Bismuth goes "radical" to mimic the behavior of transition metals
Mülheim scientists make great progress in the use of bismuth in catalysis
Scientists from Mülheim have found a new reactivity mode for bismuth compounds. They published their results with “Nature Chemistry”.
So-called “cross-coupling reactions" are one of the most important modern tools for making new bonds in synthetic organic chemistry. They are used as key step in the preparation of drugs. Traditionally, these cross-couplings have been conducted mainly with expensive or toxic transition metals as catalysts, such as palladium or nickel.

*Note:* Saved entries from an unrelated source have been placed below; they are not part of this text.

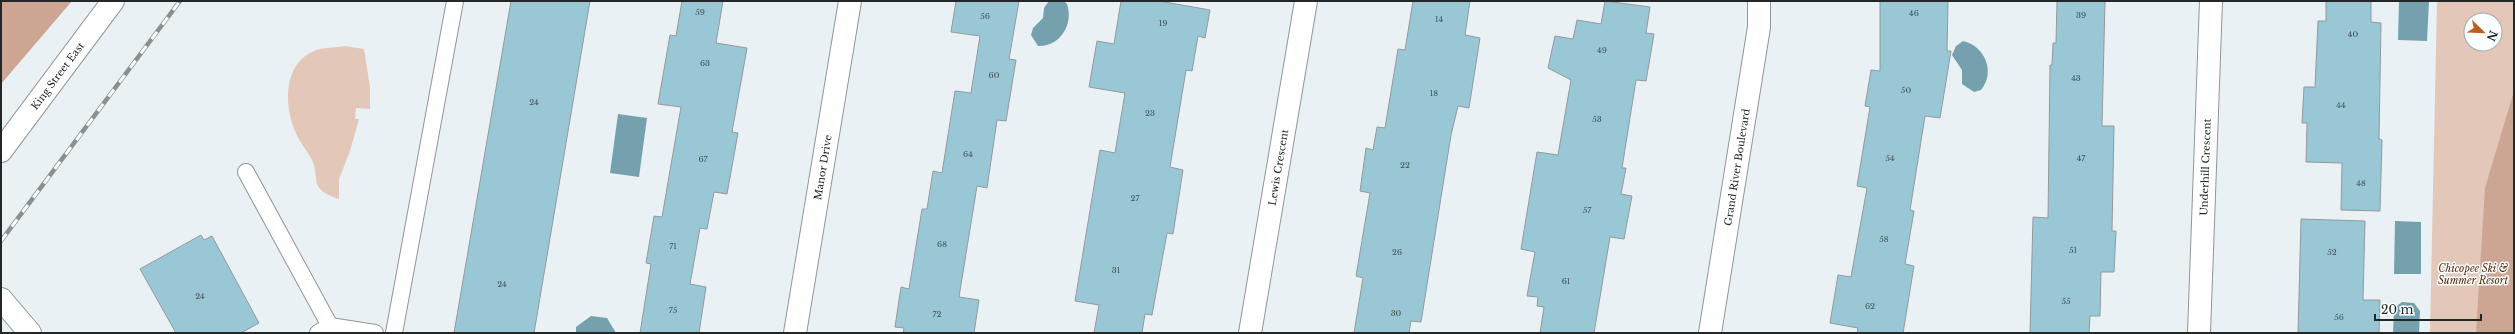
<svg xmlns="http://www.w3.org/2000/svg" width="2515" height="334" font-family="'Libre Baskerville',serif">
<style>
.green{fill:#e3c7b8;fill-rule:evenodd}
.forest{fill:#cca693}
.water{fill:#75a1af}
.building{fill:#99c7d5;stroke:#939a9d}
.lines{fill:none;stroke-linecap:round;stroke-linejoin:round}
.service-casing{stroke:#909799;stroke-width:18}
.minor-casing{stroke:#909799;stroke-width:24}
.tertiary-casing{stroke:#909799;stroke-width:24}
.secondary-casing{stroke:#909799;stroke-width:24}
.service{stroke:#fff;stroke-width:16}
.minor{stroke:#fff;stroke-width:22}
.tertiary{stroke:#fff;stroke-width:22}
.secondary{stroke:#fff;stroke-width:22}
.rail-casing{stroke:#8a9092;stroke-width:4.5}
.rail{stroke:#fbfeff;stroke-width:3;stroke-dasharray:9;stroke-linecap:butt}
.labels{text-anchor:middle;stroke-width:3;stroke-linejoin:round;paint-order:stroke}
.number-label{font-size:8px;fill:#414f53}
.street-label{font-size:10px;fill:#242728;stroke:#fbfeff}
.park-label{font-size:10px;font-style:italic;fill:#5b2b0d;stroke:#fbfeff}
</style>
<rect width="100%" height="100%" fill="#e9f1f4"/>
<!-- green -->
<g class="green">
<path d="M2437 1H2514V333H2430ZM2471 20H2495V44H2471Z"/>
<path d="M345 46 364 49 370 87V109L356 108 355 119H359L350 151 339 179V199C306 188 322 180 311 158 306 149 299 141 295 131 284 105 283 64 314 51 323 47 335 48 345 46Z"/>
</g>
<!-- forest -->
<g class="forest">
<polygon points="1,1 72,1 1,84"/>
<polygon points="2514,91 2514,333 2476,333 2485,188"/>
</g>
<!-- water -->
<g class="water">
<path d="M1049 1H1064L1067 4C1074 24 1060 47 1038 46L1031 35 1033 28 1043 18 1044 8Z"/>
<polygon points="2399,1 2429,1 2427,41 2398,40"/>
<path d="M1963 41C1985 46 1996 72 1981 90L1974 92 1962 84V70L1952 55 1956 46Z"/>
<polygon points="618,114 647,118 639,177 610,173"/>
<polygon points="2395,221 2421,222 2421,274 2394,274"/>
<polygon points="2402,302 2414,303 2420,311 2419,333 2393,333 2394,308"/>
<polygon points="591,316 607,318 616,333 576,333 576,327"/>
</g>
<!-- building -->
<g class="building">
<polygon points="511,1 590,1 534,333 454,333"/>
<polygon points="682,1 723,1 716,43 747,48 732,132 738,133 727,194 714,192 707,229 700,228 690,284 706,287 699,333 640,333 651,264 646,263 654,216 662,217 681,107 658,104 670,35 676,36"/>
<polygon points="956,1 1019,1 1009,59 1016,60 1006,121 997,120 987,188 977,186 959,297 979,300 974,333 903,333 904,328 895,327 901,287 909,289 922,209 927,209 933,171 942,173 955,91 971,93 980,36 951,32"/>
<polygon points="1121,1 1159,1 1210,10 1205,38 1198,36 1192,71 1186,70 1170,167 1183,170 1173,234 1167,233 1152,315 1145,314 1142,333 1094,333 1099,305 1075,301 1100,150 1115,153 1125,93 1089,87 1097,41 1114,44"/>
<polygon points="1413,1 1470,1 1465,35 1480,38 1469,108 1458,106 1451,135 1421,322 1411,321 1409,333 1354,333 1363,278 1356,276 1370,193 1360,191 1366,148 1373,150 1377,127 1385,128 1398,49 1405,50"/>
<polygon points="1605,1 1650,7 1646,33 1654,34 1646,81 1636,80 1622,168 1626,168 1621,194 1632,196 1624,239 1610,237 1594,333 1540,333 1544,307 1537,306 1538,297 1527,296 1535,252 1521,249 1537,152 1558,155 1571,80 1548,68 1555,36 1573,39 1577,20 1601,24"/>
<polygon points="1880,1 1948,1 1947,51 1951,51 1940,118 1925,116 1910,210 1914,211 1905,264 1914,266 1903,333 1857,333 1858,328 1830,323 1838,275 1851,277 1867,188 1857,186 1870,107 1865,106 1871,70 1880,71"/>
<polygon points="2057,1 2105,1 2102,126 2114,126 2112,231 2116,231 2114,272 2101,272 2100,316 2090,316 2089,333 2030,333 2033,217 2048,218 2050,65 2052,65 2053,43 2056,43"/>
<polygon points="2326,1 2371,1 2371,22 2381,23 2379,139 2382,140 2380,211 2341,210 2342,163 2306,162 2307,123 2302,123 2304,87 2315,87 2318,21 2326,21"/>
<polygon points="2301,219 2365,221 2363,300 2380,300 2379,333 2298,333"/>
<polygon points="201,235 204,240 212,236 259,323 241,333 176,333 140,269"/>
</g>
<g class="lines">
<defs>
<g id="service">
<polyline points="246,172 330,326 375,333"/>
<polyline points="318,333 330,326"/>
<polyline points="394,333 455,1"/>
</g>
<g id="minor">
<path id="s1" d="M795 333 850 1"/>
<path id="s2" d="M1250 333 1306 1"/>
<path id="s3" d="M1710 333 1759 27V1"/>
<path id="s4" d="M2199 333 2211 1"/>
</g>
<polyline id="tertiary" points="1,299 30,333"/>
<g id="secondary">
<path id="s5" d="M1 151 113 1"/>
</g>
</defs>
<!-- service casing -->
<use href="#service" class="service-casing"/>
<!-- minor casing -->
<use href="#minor" class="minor-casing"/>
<!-- tertiary casing -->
<use href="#tertiary" class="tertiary-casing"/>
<!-- secondary casing -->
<use href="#secondary" class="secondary-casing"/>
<!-- service -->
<use href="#service" class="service"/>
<!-- minor -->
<use href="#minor" class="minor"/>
<!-- tertiary -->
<use href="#tertiary" class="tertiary"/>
<!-- secondary -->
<use href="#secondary" class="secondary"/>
<defs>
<polyline id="rail" points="1,241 180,1"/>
</defs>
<!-- rail casing -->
<use href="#rail" class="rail-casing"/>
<!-- rail -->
<use href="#rail" class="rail"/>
</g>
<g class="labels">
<!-- number labels -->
<g class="number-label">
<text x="700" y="15">59</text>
<text x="1914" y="16">46</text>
<text x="2081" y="18">39</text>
<text x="985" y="19">56</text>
<text x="1439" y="22">14</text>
<text x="1163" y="26">19</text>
<text x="2353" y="37">40</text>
<text x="1602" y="53">49</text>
<text x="705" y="66">63</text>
<text x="994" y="78">60</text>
<text x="2076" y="81">43</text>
<text x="1906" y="93">50</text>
<text x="1434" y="96">18</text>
<text x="534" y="105">24</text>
<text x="2341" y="108">44</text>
<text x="1150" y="116">23</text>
<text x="1597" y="122">53</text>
<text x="968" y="157">64</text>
<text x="1890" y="161">54</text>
<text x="2081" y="161">47</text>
<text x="703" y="162">67</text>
<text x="1405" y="168">22</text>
<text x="2361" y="186">48</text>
<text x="1135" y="201">27</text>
<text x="1587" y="213">57</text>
<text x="1884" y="242">58</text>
<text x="942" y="247">68</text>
<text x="673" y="249">71</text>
<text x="2073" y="253">51</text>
<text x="1397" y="255">26</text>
<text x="2332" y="255">52</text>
<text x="1116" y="273">31</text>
<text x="1566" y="284">61</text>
<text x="502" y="287">24</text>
<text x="200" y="299">24</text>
<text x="2066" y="304">55</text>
<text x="1870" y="309">62</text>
<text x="673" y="313">75</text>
<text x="1396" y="316">30</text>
<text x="937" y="317">72</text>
<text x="2339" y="320">56</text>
</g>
<!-- street labels -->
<g class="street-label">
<text dy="4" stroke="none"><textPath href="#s5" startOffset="94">King Street East</textPath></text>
<text dy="4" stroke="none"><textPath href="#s1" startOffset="168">Manor Drive</textPath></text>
<text dy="4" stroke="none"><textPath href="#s2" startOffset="168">Lewis Crescent</textPath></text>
<text dy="4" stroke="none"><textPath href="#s3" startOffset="168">Grand River Boulevard</textPath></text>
<text dy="4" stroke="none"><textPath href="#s4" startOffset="166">Underhill Crescent</textPath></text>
</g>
<!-- park labels -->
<g class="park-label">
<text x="2473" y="272">Chicopee Ski &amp;<tspan x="2473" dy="12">Summer Resort</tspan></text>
</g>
</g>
<!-- border -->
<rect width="2515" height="334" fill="none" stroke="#242728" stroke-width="4"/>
<!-- north arrow -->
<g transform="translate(2483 32) rotate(113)"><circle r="19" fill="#fbfeff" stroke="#a5a8a9"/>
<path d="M0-3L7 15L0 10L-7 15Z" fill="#be5d1d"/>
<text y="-6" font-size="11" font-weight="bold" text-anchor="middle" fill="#242728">N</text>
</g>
<!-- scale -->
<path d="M2375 314v6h106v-6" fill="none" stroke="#242728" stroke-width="2"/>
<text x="2381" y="314" font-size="12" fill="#242728" stroke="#fbfeff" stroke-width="3" paint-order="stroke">20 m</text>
</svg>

However, scientists at the Max Planck Institut für Kohlenforschung have now succeeded in mimicking the behavior of transition metals with a significantly cheaper element: bismuth. They have discovered the potential of this element to easily forge carbon-nitrogen bonds, one of the most used reactions in synthetic medicinal chemistry. The group has now published their results in the journal Nature Chemistry: “Bismuth radical catalysis in the activation and coupling of redox-active electrophiles”
This application is based on the discovery of a fundamentally new reactivity mode for bismuth compounds: a radical oxidative-addition reaction. In contrast to classical polar reactivity, radical reactions occur by transferring the electrons one-at-a-time. This makes the use of reagents possible that cannot be activated by classical two-electron mechanisms. The use of main-group elements for this type of processes had been hardly researched. However, the Mülheim researchers have now shown that a certain type of bismuth compound shows this radical behavior.
"For a long time, no one was really interested in the catalytic properties of bismuth," explains Mauro Mato, a chemist from Spain. He works as postdoctoral researcher in Josep Cornellà's group and is the first author of the Nature Chemistry paper. This work shows how the discovery of a fundamentally new reactivity mode for bismuth, he says, can enable the development of new reactions with potential applications in the chemical industry, for example, in the synthesis of active ingredients for drugs.